[Date Prev][Date Next][Thread Prev][Thread Next][Date Index][Thread Index]
Re: [JDEV] Character Encodings and Languages thread
> Sorry, but this is nonsense. We are *only* talking about CDATA here,
> that is 8 bit bytes. The XML parser simply pulls these out without
> interpretation (apart from escaped characters) and gives them to you.
> (Well, at least that's what my XML parser does!). I am free to
> interpret those bytes in anyway I chose. The encoding is only relevant
> to the rendering software, it has nothing to do with the parser at
> all. Implementing it is essentially trivial.
Take a look at http://www.w3.org/TR/1998/REC-xml-19980210#sec-guessing
It sure doesn't sound or look trivial, and I couldn't expect any XML
parser to attempt to do that at the start of every <![CDATA[ block, and
they might have a problem finding the end of the CDATA block depending on
how the bits are laid out(as in a non-8bit encoding might accidentically
be bit indentical to the 8bit ]]> which would be disasterous).
As others have mentioned, mixing character encodings is a path that hasn't
fared well in other places and likely a bad idea here.
> This doesn't help at all. What I want to be able to do is to
> communicate with my friends in Korea in korean, my friends in japan in
> Japanese and use English here. I want to do this over a single message
> stream. Not everyone will have UTF-8 support on their machines.
Well, if they don't have UTF-8 they don't have XML since it's required of
all XML parsers to understand.
What I'm really wondering here is, this is just character encodings,
correct?
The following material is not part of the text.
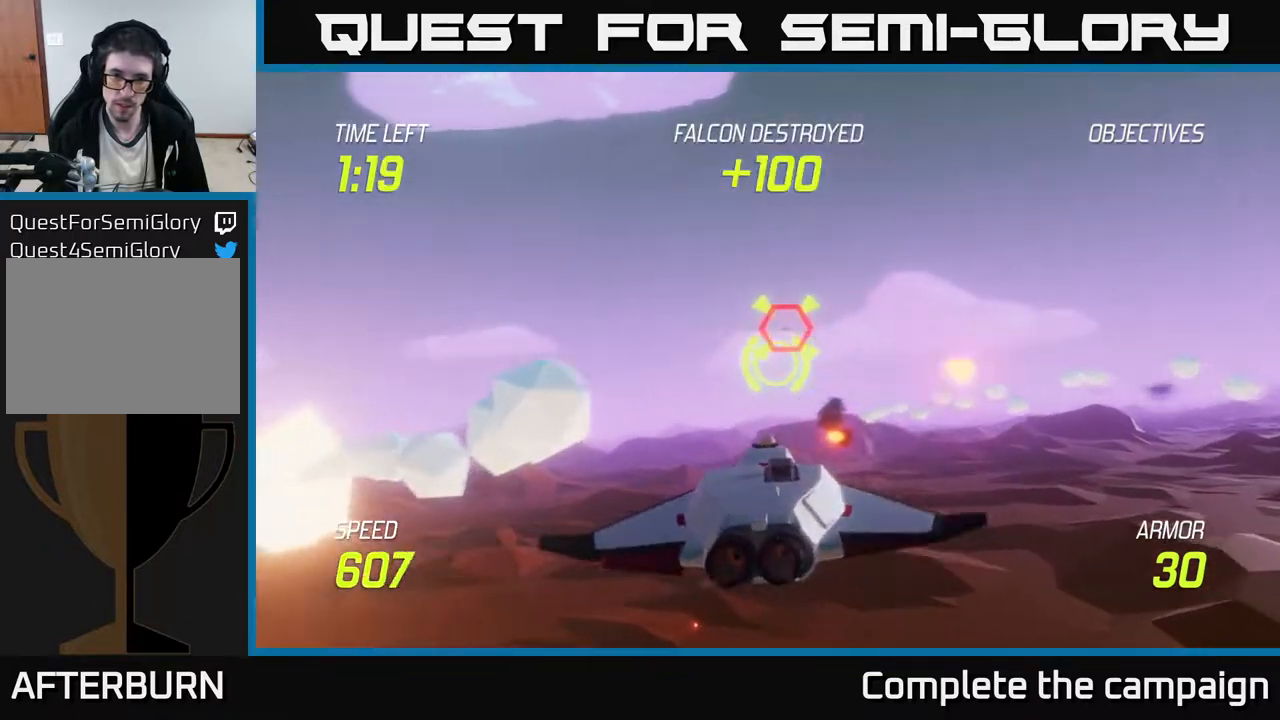
{"buttons": [], "left_stick": "center", "events": [[133, "left_stick", "up"], [233, "R2", "down"], [250, "left_stick", "right"], [350, "left_stick", "center"], [383, "R2", "up"]]}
I mean, all the same characters are still there in ANY
encoding(unless it's a severly restricted one), they are just encoded
differently. If it's all UTF-8 you can still do all of the korean,
japanese, english, etc, characters just fine, they are just encoded in
UTF-8. It's just a language and font display issue at that point. So
what is the problem with using the XML-forced UTF-8 encoding?
Jer